(Beginning of Records shown)

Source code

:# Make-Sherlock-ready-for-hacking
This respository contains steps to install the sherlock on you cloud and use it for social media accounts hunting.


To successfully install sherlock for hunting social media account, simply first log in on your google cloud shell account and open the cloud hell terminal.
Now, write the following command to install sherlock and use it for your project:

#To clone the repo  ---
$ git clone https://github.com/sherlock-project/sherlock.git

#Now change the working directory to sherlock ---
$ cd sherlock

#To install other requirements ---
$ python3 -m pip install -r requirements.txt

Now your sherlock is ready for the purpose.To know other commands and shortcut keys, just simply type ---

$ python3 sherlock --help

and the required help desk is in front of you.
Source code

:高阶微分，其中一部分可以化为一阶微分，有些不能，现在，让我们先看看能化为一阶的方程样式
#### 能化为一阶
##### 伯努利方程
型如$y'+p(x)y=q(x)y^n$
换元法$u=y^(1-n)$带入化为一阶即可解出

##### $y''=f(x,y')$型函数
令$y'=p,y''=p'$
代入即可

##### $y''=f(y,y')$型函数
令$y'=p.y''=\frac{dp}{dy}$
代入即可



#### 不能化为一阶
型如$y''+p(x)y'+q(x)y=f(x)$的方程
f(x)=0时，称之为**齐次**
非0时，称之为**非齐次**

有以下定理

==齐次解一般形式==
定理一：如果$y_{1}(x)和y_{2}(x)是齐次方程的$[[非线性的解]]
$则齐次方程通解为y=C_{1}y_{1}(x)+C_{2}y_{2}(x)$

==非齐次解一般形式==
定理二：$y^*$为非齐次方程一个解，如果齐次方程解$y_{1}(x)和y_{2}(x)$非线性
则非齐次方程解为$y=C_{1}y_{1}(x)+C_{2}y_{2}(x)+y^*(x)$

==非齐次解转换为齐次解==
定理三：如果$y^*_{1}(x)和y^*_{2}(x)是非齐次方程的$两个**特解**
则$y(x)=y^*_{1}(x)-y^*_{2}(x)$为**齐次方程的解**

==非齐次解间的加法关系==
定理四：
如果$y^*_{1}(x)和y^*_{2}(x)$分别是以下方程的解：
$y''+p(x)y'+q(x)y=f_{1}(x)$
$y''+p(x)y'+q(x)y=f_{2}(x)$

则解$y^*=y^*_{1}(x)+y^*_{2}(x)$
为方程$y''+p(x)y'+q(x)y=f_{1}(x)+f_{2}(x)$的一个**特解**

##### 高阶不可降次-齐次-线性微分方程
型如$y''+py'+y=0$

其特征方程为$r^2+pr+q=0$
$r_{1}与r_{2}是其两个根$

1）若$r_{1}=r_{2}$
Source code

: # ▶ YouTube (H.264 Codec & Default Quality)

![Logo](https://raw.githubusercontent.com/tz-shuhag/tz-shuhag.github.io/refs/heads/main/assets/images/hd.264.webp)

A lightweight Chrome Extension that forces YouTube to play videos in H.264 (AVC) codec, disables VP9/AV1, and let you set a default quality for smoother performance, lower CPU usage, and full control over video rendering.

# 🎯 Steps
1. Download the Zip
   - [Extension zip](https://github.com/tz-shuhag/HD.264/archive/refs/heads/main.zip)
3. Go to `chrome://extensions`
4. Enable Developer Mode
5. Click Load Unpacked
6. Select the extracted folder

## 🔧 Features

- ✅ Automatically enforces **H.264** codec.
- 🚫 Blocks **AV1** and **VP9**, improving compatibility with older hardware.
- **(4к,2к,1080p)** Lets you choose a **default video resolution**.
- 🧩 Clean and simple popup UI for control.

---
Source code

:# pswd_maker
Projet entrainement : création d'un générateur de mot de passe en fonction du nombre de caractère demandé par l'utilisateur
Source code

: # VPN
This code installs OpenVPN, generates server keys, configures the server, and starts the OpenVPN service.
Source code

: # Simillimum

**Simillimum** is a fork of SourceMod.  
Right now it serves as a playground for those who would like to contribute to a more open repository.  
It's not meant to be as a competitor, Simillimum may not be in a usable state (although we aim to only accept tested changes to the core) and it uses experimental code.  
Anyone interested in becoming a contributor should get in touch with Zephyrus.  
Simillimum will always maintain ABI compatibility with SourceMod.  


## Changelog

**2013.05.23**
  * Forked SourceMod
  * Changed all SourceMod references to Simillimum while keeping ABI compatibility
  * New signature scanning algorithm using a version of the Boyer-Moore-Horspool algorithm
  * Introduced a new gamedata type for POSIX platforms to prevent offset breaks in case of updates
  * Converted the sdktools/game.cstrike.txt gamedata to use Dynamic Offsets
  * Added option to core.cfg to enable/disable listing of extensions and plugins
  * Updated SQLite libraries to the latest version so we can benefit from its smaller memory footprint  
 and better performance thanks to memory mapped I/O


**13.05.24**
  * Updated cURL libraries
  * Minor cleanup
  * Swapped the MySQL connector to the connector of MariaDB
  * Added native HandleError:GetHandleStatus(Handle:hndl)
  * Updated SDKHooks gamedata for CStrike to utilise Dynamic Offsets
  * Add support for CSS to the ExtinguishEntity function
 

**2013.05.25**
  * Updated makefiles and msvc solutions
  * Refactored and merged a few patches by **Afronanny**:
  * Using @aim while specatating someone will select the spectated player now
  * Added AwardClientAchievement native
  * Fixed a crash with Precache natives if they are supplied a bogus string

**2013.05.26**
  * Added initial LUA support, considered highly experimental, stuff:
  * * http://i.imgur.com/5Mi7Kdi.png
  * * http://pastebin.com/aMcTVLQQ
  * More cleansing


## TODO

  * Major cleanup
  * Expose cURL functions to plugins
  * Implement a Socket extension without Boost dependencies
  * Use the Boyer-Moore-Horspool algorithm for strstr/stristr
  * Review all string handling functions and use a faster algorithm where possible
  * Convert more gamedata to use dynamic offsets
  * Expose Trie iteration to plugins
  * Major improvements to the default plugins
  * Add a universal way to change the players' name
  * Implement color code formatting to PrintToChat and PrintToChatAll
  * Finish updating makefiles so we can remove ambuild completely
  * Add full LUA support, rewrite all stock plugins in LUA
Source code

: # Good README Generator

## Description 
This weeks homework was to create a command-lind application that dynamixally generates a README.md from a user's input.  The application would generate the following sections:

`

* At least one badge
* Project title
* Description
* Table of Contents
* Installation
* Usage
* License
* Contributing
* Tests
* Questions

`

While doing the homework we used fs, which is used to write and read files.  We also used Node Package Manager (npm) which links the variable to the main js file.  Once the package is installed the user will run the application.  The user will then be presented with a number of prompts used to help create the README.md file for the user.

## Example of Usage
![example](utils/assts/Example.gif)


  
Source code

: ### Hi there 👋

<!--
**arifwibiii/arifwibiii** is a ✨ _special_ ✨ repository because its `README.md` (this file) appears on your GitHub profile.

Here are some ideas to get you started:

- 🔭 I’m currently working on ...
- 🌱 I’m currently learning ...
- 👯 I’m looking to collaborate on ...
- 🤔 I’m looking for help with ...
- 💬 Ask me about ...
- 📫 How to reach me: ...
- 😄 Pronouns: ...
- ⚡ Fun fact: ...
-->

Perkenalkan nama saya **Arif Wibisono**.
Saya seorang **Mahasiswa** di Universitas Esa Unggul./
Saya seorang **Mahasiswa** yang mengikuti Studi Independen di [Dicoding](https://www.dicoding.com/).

(End of Records shown)

Using the entries above, return exactly the lines from the line with "Table of Contents" to the line with "- 👯 I’m looking to collaborate on ...", counting both of those lines.

* Table of Contents
* Installation
* Usage
* License
* Contributing
* Tests
* Questions

`

While doing the homework we used fs, which is used to write and read files.  We also used Node Package Manager (npm) which links the variable to the main js file.  Once the package is installed the user will run the application.  The user will then be presented with a number of prompts used to help create the README.md file for the user.

## Example of Usage
![example](utils/assts/Example.gif)


  
Source code

: ### Hi there 👋

<!--
**arifwibiii/arifwibiii** is a ✨ _special_ ✨ repository because its `README.md` (this file) appears on your GitHub profile.

Here are some ideas to get you started:

- 🔭 I’m currently working on ...
- 🌱 I’m currently learning ...
- 👯 I’m looking to collaborate on ...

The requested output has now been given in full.